My fourth TIFF film was a documentary called Mission: Congo. Its opening night was on Friday, but I caught it at its second showing on Saturday night. I caught it immediately after Bad Hair.
Mission: Congo kinda skewers US televangelist Pat Robertson and since the film’s premier a number of articles have been written in places like The Huffington Post, Indiewire, The Daily Beast, and The Guardian. In the Q&A, afterward, we learned that Robertson’s organization is considering legal action. That’s always fun.
So what’s the story? Apparently, according to the film, after the Rwandan massacre in 1994, Robertson created an organization called Operation Blessing to send medical supplies, doctors and other humanitarian aid to a Rwandan refugee camp in Goma (in the Democratic Republic of the Congo, but which was then called Zaire). Because he has his own TV show, he also encouraged his viewers to donate to the organization to help the Rwandan refugees. “You bless them and God will bless you,” he says in one clip. (What was that bible quotation about “not of works, lest any man should boast?” Ah well, it’s probably not important.)
The situation in Goma was pretty awful — much like we see with Syrian refugee camps at the moment. Overnight, a half million people just suddenly showed up. To make things worse, Goma had suffered a volcanic eruption just prior to the refugee arrival, meaning that the ground was covered with volcanic rock, impeding the ability to dig latrines, or graves, or temporary buildings. MSF was already on-hand, but horribly over-stretched.
What the documentary spells out was that, at the same time, Pat Roberson created a for-profit organization called (if memory serves) the African Development Company (ADC), which obtained concessions for diamond mining in Kamonia, Zaire a good 800+ kilometres away from Goma. The film argues that many of the accomplishments that Robertson publicly hyped on the 700 Club as accomplishments of Operation Blessing were, in fact, related to ADC. For example, planes were purchased (purportedly to carry medical supplies), and a runway was constructed in Zaire to land the planes. The documentary shows segments of Robertson talking on the Christian Broadcast Network, showing off 5×7 photos of the newly-constructed runway. Except, surprise surprise, the runway was built near Kamonia, not Goma. Similarly, the planes were primarily moving mining equipment — dredges, fuel drums, Jeeps, four-wheelers — rather than aid equipment.

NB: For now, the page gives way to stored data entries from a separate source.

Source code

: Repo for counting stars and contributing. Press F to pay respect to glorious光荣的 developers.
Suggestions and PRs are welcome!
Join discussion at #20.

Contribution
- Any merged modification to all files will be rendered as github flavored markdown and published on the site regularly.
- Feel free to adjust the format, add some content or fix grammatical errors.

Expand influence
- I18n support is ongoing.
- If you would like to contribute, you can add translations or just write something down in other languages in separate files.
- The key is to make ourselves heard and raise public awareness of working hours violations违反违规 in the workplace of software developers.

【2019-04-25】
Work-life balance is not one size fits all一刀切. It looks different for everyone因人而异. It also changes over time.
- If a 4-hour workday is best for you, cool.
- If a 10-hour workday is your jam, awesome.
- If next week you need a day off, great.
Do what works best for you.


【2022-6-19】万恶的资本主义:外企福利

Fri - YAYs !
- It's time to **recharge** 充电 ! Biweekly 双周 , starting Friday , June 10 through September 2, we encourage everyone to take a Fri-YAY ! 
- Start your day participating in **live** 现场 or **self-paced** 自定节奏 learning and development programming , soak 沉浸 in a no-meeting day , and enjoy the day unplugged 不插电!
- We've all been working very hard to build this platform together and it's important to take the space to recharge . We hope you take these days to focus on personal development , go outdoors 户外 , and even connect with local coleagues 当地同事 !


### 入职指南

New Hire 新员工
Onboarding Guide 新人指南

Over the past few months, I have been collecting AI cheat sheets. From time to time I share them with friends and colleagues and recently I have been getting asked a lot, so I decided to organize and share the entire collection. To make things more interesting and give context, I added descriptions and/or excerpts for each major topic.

The film backs up its claims with a lot of interviews — with journalist Bill Sizemore, who wrote about the story at the time, with the chief pilot for Operation Blessing, with one of the miners he hired, with an operations director, and with MSF folks who were on the ground in Goma. It takes us to those locations. It talks about how shortly after this incident, Robertson argued that sanctions against Zaire president Mobutu should be lifted, and even shows photos and video clips (directly from the 700 Club airings) showing Robertson palling around with Colonel Théoneste Bagosora, allegedly while visiting the Operation Blessing site. Bagosora, of course, was a key figure in the 1994 Rwandan genocide, and was later sentenced in The Hague to life imprisonment for his role in the massacre.
Virginia Sen. Janet Howell was involved in getting an investigation at the time, and although the Virginia Office of Consumer Affairs felt that there had been misrepresentations which were grounds for charges. Those charges never came. The Daily Beast summarizes this well:
According to the film, then Virginia Gov. James Gilmore had received a personal donation of $50,000 from Robertson, and the newly-instated Attorney General Mark Earley had also received a donation of $35,000 from Robertson for his 1997 election campaign, and was dependent on the influential conservative Christian’s support. Earley decided not to prosecute Robertson.
The case is fascinating, and seems well-supported. The interviews are good, and the film does a good job offering remedial African geography for the audience who might not know where some of these places are. As a film, though, there are oddities. The reveal about Robertson’s diamond mining, feels like it happens a good third of the way into the film — they really buried their lede. The ending also feels abrupt — more of a stopping than an ending, I think. Those minor things aside, the film is solid and well-edited. It’s never boring.